Approximately 90 Kansas City-based, Puritan-Bennett executives were invited to attend a day-long seminar on the benefits of practicing the Transcendental Meditation technique. The managers began calling me the next day to ask what they needed to do to learn to meditate. Fifty percent of the managers who attended the seminar wanted to learn immediately. One of the vice presidents suggested that we design a research project to measure the results of the program. Then, if the managers liked the technique and the research showed significant results, Puritan-Bennett would make the TM technique available to interested employees throughout the company.
A pre- and post-assessment of the managers` experiences was designed to measure the effects of practicing TM over a three-month period. The Puritan-Bennett managers who were not participating in the project agreed to act as controls. Strangely enough, the groups were well matched with one exception: There were more women managers in the TM group. (Not surprising. Women are smarter than men! They know a good thing when they see it.)
The TM group improved significantly relative to the control group for each of the following measures:
(1) mental health
(2) energy/vitality (experiencing more energy and pep, less fatigue)
(3) perceived stress (perception of the environment as uncontrollable, unpredictable, and overwhelming)
(4) somatic symptoms of stress (physical complaints associated with stress such as chest pain, headaches, backaches, or shortness of breath)
(5) total cholesterol (a 7 to 10 percent reduction in heart attack risks based on cholesterol reduction)

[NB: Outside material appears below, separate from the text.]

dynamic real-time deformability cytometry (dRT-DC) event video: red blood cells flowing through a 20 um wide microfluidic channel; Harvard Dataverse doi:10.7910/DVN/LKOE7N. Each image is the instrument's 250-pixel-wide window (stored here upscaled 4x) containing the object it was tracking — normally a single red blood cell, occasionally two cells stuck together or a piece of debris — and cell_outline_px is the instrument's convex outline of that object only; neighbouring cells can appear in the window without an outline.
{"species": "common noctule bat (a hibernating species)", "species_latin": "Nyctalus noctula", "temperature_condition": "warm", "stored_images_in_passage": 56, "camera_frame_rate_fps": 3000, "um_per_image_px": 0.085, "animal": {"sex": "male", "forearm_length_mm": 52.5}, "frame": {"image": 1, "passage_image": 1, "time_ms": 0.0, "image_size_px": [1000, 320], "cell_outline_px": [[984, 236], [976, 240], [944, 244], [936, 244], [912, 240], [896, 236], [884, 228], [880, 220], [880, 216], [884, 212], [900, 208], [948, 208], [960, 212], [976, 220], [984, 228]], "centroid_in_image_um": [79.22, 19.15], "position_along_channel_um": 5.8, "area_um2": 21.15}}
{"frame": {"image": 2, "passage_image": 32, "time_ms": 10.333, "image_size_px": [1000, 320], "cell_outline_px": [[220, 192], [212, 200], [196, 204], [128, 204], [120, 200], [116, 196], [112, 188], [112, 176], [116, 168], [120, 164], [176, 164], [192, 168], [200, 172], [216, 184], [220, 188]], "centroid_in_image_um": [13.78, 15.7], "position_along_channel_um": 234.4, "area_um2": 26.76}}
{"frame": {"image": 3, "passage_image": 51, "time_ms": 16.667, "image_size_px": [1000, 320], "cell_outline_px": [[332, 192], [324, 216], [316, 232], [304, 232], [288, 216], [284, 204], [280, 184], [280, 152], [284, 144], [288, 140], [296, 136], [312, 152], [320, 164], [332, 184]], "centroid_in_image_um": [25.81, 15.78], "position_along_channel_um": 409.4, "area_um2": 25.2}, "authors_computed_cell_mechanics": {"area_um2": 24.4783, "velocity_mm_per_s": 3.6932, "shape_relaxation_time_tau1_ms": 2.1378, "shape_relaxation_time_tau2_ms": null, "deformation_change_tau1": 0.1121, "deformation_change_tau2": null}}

At the end of practicing TM for two months (twice a day for about 20 minutes), a survey of the managers` subjective experiences was administered. Some of their comments were as follows:
* Feel less hassled and pushed - more patience with family.
* Feel refreshed and able to focus on outside demands.
* Calmer at work.
* TM has eliminated the extreme run-down feelings which included: inability to concentrate; negative attitude; white noise in my head at the end of the day; not rested after sleeping; waking during the night; feeling overwhelmed all the time; and losing my train of thought.
* Less physical response (headache, stomach distress) to stressful conditions.
* Seem better able to organize and accomplish objectives.
* Less reactive to stressful situations.
* I can accomplish more in short periods of time.
* More sustained energy - I don`t get tired in the afternoons while at work.
* Time deadlines are not as stressful.
* Ability to focus more clearly on priority tasks.
* Ability to stay centered on a particular job until completed.
* Virtually eliminated feeling of "panic" at too many things to do.
* Feeling less agitated in general.
These were just a few of the comments that came from all levels of management. The CEO of the company received many letters of thanks for introducing and sponsoring the Transcendental Meditation technique. Two years after the project began, Puritan-Bennett managers were still so impressed with the results that I was allowed to produce a videotape documenting their personal experiences and the research results. The videotape was used to introduce the TM technique to employees throughout the company.